Market Post: Attention Turns to Primary, with Little Excitement

The tax-exempt market continued its route of steady to weaker trading as focus turned to the primary.

"It was a little busy earlier," a New York trader said. "But it has calmed down since and is trading steady."

He added that salesmen are working the new issues and the secondary is taking a backseat.

So far this week, munis have traded softer in each session as the primary market hasn't been able to spur much activity. "The market was stable to slightly weaker, but outperformed the Treasury market," wrote Dan Toboja, vice president at Ziegler Capital Markets. "The new issue balances on some deals continue hanging around, although there were fewer trades at down levels on those new deals."

In the primary market Wednesday, Goldman, Sachs & Co. priced for retail $237.5 million of Bay Area Water Supply and Conservation Agency tax-exempt revenue bonds for the Capital Cost Recovery Prepayment Program. Institutional pricing and the taxable series is expected to price Thursday. The bonds are rated Aa3 by Moody's Investors Service and AA-minus by Standard & Poor's.

Yields ranged from 0.32% with a 1% coupon in 2014 to 3.10% with a 4% coupon in 2034. The bonds are callable at par in 2023. Credits maturing between 2025 and 2027 and between 2029 and 2033 were not offered for retail.

Raymond James is expected to price $150 million of Maine Health and Educational Facilities Authority Eastern Maine Medical Center bonds, rated Baa1 by Moody's and BBB by Standard & Poor's.

In the competitive market, Citi won the bid for $325.6 million of North Carolina general obligation bonds. Prices were not available by press time.

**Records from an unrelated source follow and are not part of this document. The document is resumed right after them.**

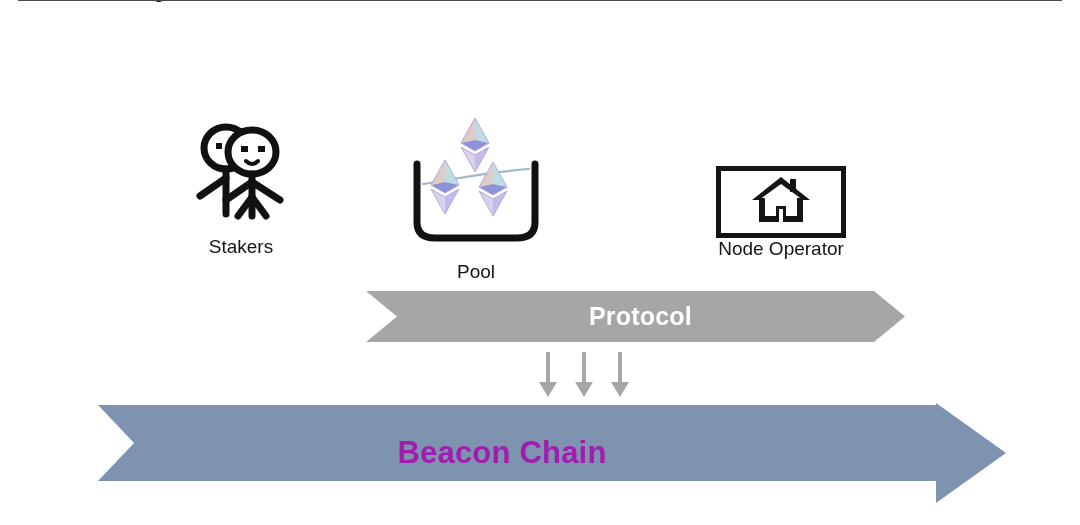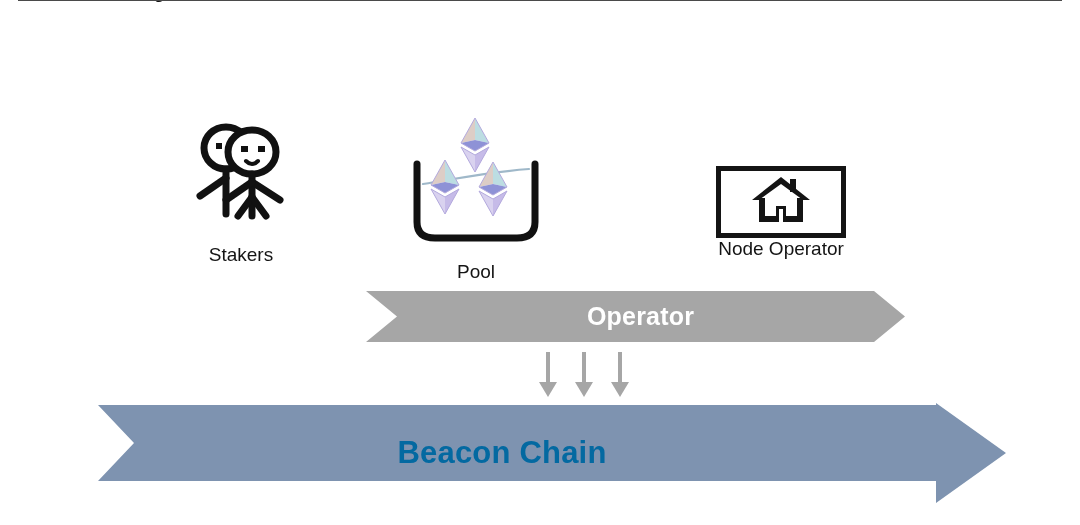--- a/index.html
+++ b/index.html
@@ -61,7 +61,7 @@
 
   
   .stakers { left: 165px; top: 122px; width: 152px; }
-  .stakers .node-label { margin-top: 8px; }
+  .stakers .node-label { }
 
   
   .pool { left: 398px; top: 112px; width: 156px; }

Reads on the municipal bond market showed softening for the second session this week.

The Municipal Market Data scale ended lower for the fourth consecutive session. The 10-year yield rose one basis point to 1.80% while the 30-year yield increased two basis points to 2.84%. The two-year finished steady at 0.34%.

The Municipal Market Advisors 5% coupon triple-A benchmark scale also showed weakening. The 10-year yield and the 30-year yield rose one basis point each to 1.82% and 2.92%, respectively. The two-year held steady at 0.35%.

Treasuries continued to post losses Wednesday. The benchmark 10-year yield rose two basis points to 2.02% while the 30-year yield increased four basis points to 3.21%. The two-year was steady at 0.29%.

In economic news, the Federal Open Market Committee is expected to release a statement of its monetary policy following its two-day meeting.